Yes, within limits. Consult your accountant. It's considered one of the most abused areas of the tax code.
We had some big rains about a month ago. The east side got really deluged. The problem is the storm sewers won’t accept all the water. Water flowed down Bosart street 3 feet deep towards New York. It buffeted cars and set off car alarms all down the street. Every basement was flooded. My house, and the neighbors, went 5 feet under water, destroying furnaces and water heaters and washers and dryers. A few blocks over, where Riley meets Washington, basement apartments also went 4-5 feet underwater. Houses have now been abandoned. They aren’t habitable. On Riley the health department condemned some places. The remnants of these lives are thrown out by the street or alley to rot. There is no homeowners insurance or flood insurance that covers basement flooding. No one to call. No one to help. People just lose their homes. Its been a month, but the debris still stands at street side. Drive down the alleys and see the remnants of people’s lives. More places to be boarded up. But this isn’t because of some anonymous banker and some bad, interest re-setting mortgage. This is the city, unable or unwilling to provide basic services. You guys probably were in the Fieldhouse watching some game that night. But we were in the dark. The power was out. There were no streetlights. The basements all flooded. And the only sound was the car alarms. No power trucks came. No police. There was no help. The people salvaged what they could. Those that could afford it paid to replace water heaters, furnaces, appliances. Those that couldn’t moved on. But 26 million more for the Fieldhouse. Is this where our property taxes are going? I think its a crime. Not a metaphorical crime. A real crime. Somehow one mayor and a handful of city county councilors decide they can take our property tax money and spend it all in their downtown neighborhood and leave nothing for us.

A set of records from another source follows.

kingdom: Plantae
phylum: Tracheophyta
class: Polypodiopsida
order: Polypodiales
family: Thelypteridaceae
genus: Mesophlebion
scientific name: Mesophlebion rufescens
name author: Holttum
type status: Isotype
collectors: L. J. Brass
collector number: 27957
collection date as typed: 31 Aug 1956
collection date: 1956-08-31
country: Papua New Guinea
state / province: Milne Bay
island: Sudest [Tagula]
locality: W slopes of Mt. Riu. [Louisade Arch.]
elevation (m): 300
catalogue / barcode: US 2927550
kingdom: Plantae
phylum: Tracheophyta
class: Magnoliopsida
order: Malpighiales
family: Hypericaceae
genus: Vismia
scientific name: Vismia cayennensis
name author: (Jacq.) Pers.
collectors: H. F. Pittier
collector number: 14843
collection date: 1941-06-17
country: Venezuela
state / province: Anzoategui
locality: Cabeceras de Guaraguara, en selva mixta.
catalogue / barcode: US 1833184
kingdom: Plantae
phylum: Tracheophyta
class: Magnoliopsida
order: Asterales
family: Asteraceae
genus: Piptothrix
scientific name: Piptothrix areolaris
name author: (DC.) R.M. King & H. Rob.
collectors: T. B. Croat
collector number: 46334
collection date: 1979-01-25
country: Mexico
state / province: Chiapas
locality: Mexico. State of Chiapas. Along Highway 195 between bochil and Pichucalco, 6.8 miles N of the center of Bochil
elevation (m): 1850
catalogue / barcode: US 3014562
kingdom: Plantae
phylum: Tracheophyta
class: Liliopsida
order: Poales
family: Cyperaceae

Anon 9:15: Pub sector abuse of the word "revenue," a private sector reality, is a treasury looting scheme that's more like property taxis... Ain't they smart?!?
Anon 9:15 - It is a crime. You are absolutely correct. That said, insanity is doing the same thing over and over again and expecting a different result. How's voting working out for you? How's complaining to like minded souls working out?
Try something different. You can only get screwed if you don't fight back. Once you start fighting, it's rape and rape is a crime.
So leave Indy. Leave this rotting corpse of a city with exploding sewers and cricket fields to the plunderers. Turn in the keys. Tear off your rear view mirror on the way out of town, throw it out the window so that it can find a home with all the other trash that lines our roads and don't look back. Don't listen to the pessimists who say that it's the same everywhere. It isn't. Some places are better. A few are worse. Due diligence, Hoss. Find a a better place and move there. You can always Fedex yourself home for Christmas, or better yet, have the family join you in your new home. You can sit around the fire and congratulate each other on your good fortune while the parasites back home shake down whomever remains willing and compliant.
Who doesn't imagine a locker room when considering fine dining?